**SEITENTEXT**
----------------------------------------

Netflix bezog darauf Stellung. Keela Robison sagte im Blogbeitrag des Unternehmens: „Wir waren sensibel gegenüber den Bedenken der Entwickler und haben in diesem Test keine größeren Bildschirme, insbesondere Fernseher, berücksichtigt.“ Außerdem wurde angekündigt, dass das Audio von den Filmen und Serien automatisch angepasst werden soll, wenn es durch eine Beschleunigung zum Beispiel zu einer Veränderung der Tonhöhe kommt. Nach Angaben des Unternehmens wurde das Feature regelmäßig von Nutzern angefragt.

Aber im Ernst: Geht Netflix nicht auf, dass diese Option ein absolutes Tabu für wahre Filmliebhaber und Serien-Fans ist, die nicht einfach nur stumpf so viele Inhalte wie möglich konsumieren, sondern auch richtig genießen wollen?

Für wen ist diese neue Netflix-Funktion vielleicht doch attraktiv?

Die Popularität einer solchen Funktion bei Podcast-Hörern zeigt aber, dass Menschen gerne Inhalte langsamer laufen lassen, um Feinheiten aus Gesprächen rauszuhören oder schwer verständliche Sätze noch einmal langsamer zu hören. Auch nutzen Podcast-Konsumenten gerne ein schnelleres Tempo als die normale, um schneller durch ein Hörbuch zu kommen.

Bei Netflix könnte das gerade für all jene Inhalte Sinn machen, die keinen großen Wert auf Stimmung, Atmosphäre und Zwischentöne legen. Dokumentarfilme, Stand-Up-Comedies und ähnliche Formate kämen da in Frage. Auch wenn man etwa einen Film oder eine Serie schon gesehen hat, und sich eigentlich nur schnell die wichtigsten Infos nochmal abrufen möchte vor der Fortsetzung oder der nächsten Staffel, dann könnte die neue Netflix-Funktion mehr Segen als Fluch sein.

Die neue Funktion auf Netflix mit den verschiedenen Geschwindigkeiten beim Abspielen ist also gar nicht so abwegig wie man denken würde. Ob und wann sie für alle ausgerollt wird, steht aber noch nicht fest.

----------------------------------------

**EINTRÄGE**
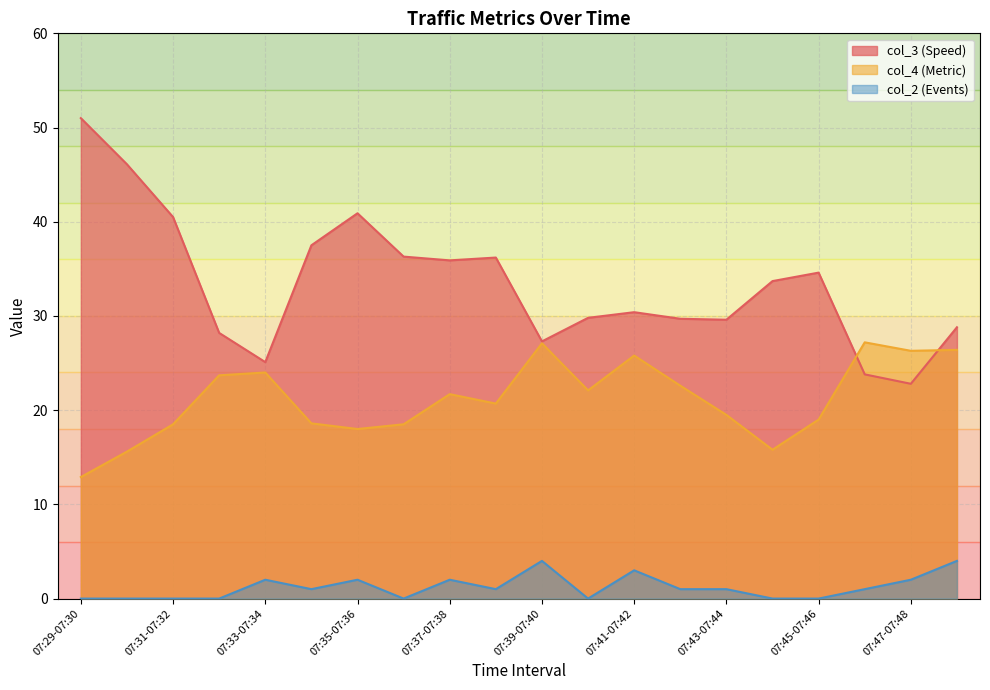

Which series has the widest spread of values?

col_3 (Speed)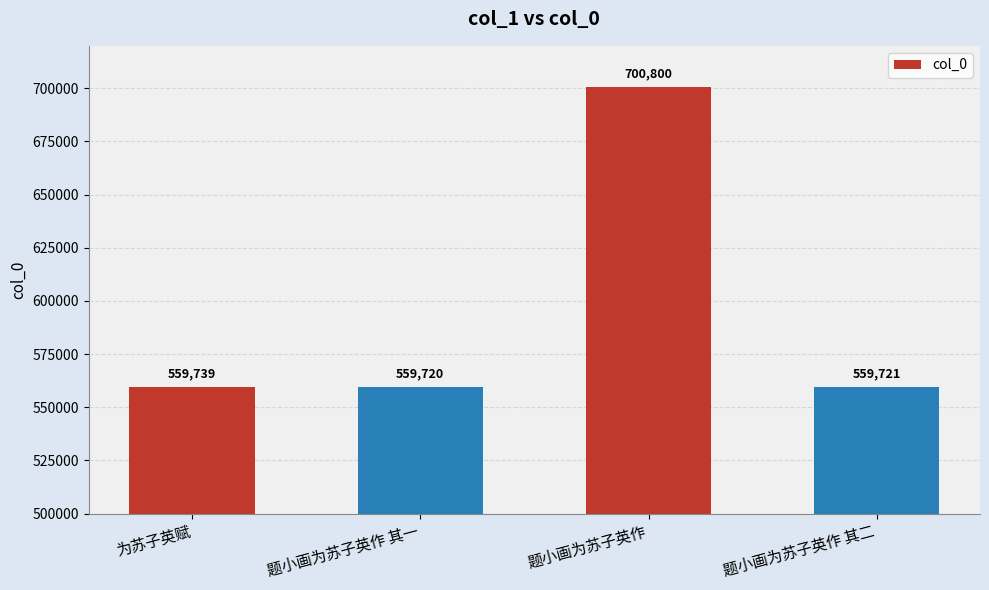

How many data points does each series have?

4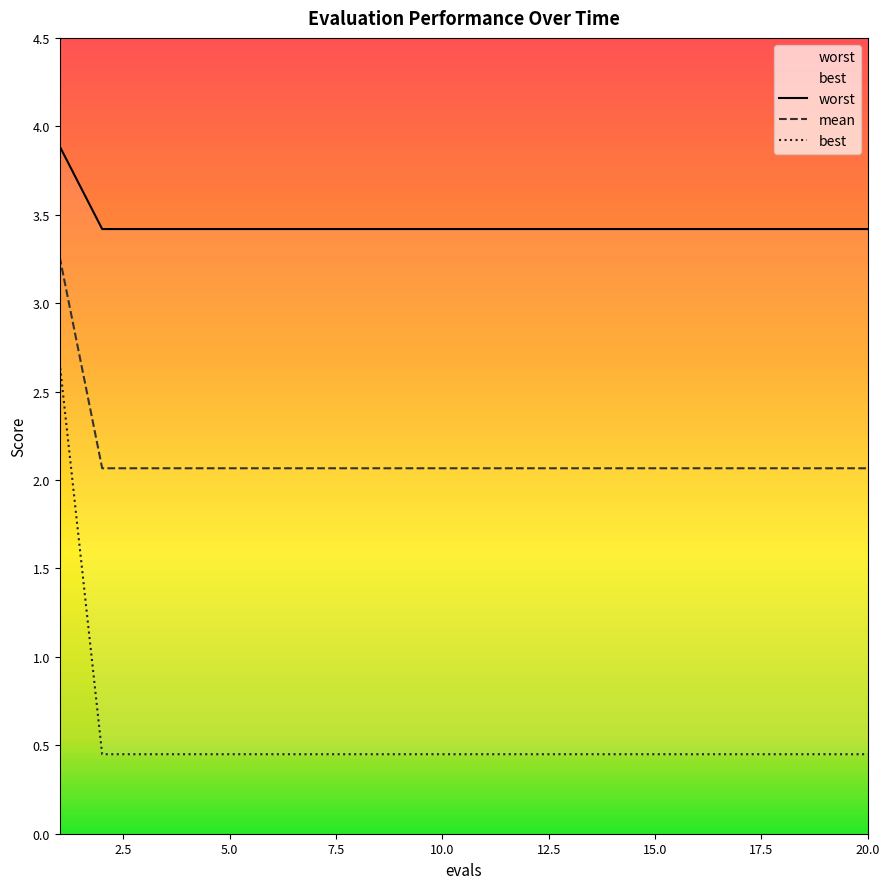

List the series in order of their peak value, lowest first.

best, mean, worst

----------------------------------------

**AUFGABEN**
1 - Beantworten Sie anhand des Seitentexts:
(a) Welche Bildschirme wurden laut Keela Robison im Test nicht berücksichtigt?
(b) Was soll mit dem Audio geschehen, wenn sich durch eine Beschleunigung die Tonhöhe verändert?
(c) Welche Formate werden als mögliche Inhalte genannt, bei denen die Funktion Sinn machen könnte?
2 - Übersetzen Sie diesen Satz aus dem Seitentext ins Englische: „Nach Angaben des Unternehmens wurde das Feature regelmäßig von Nutzern angefragt.“
3 - Schreiben Sie einen Abschnitt aus dem Seitentext wortgetreu ab: Beginnen Sie bei den Worten „Für wen ist“ und hören Sie nach „als Fluch sein.“ auf.

**ANTWORTEN JE AUFGABE**
1 -
(a) Größere Bildschirme, insbesondere Fernseher.
(b) Es soll automatisch angepasst werden.
(c) Dokumentarfilme, Stand-Up-Comedies und ähnliche Formate.

2 - According to the company, users had regularly requested the feature.

3 -
Für wen ist diese neue Netflix-Funktion vielleicht doch attraktiv?

Die Popularität einer solchen Funktion bei Podcast-Hörern zeigt aber, dass Menschen gerne Inhalte langsamer laufen lassen, um Feinheiten aus Gesprächen rauszuhören oder schwer verständliche Sätze noch einmal langsamer zu hören. Auch nutzen Podcast-Konsumenten gerne ein schnelleres Tempo als die normale, um schneller durch ein Hörbuch zu kommen.

Bei Netflix könnte das gerade für all jene Inhalte Sinn machen, die keinen großen Wert auf Stimmung, Atmosphäre und Zwischentöne legen. Dokumentarfilme, Stand-Up-Comedies und ähnliche Formate kämen da in Frage. Auch wenn man etwa einen Film oder eine Serie schon gesehen hat, und sich eigentlich nur schnell die wichtigsten Infos nochmal abrufen möchte vor der Fortsetzung oder der nächsten Staffel, dann könnte die neue Netflix-Funktion mehr Segen als Fluch sein.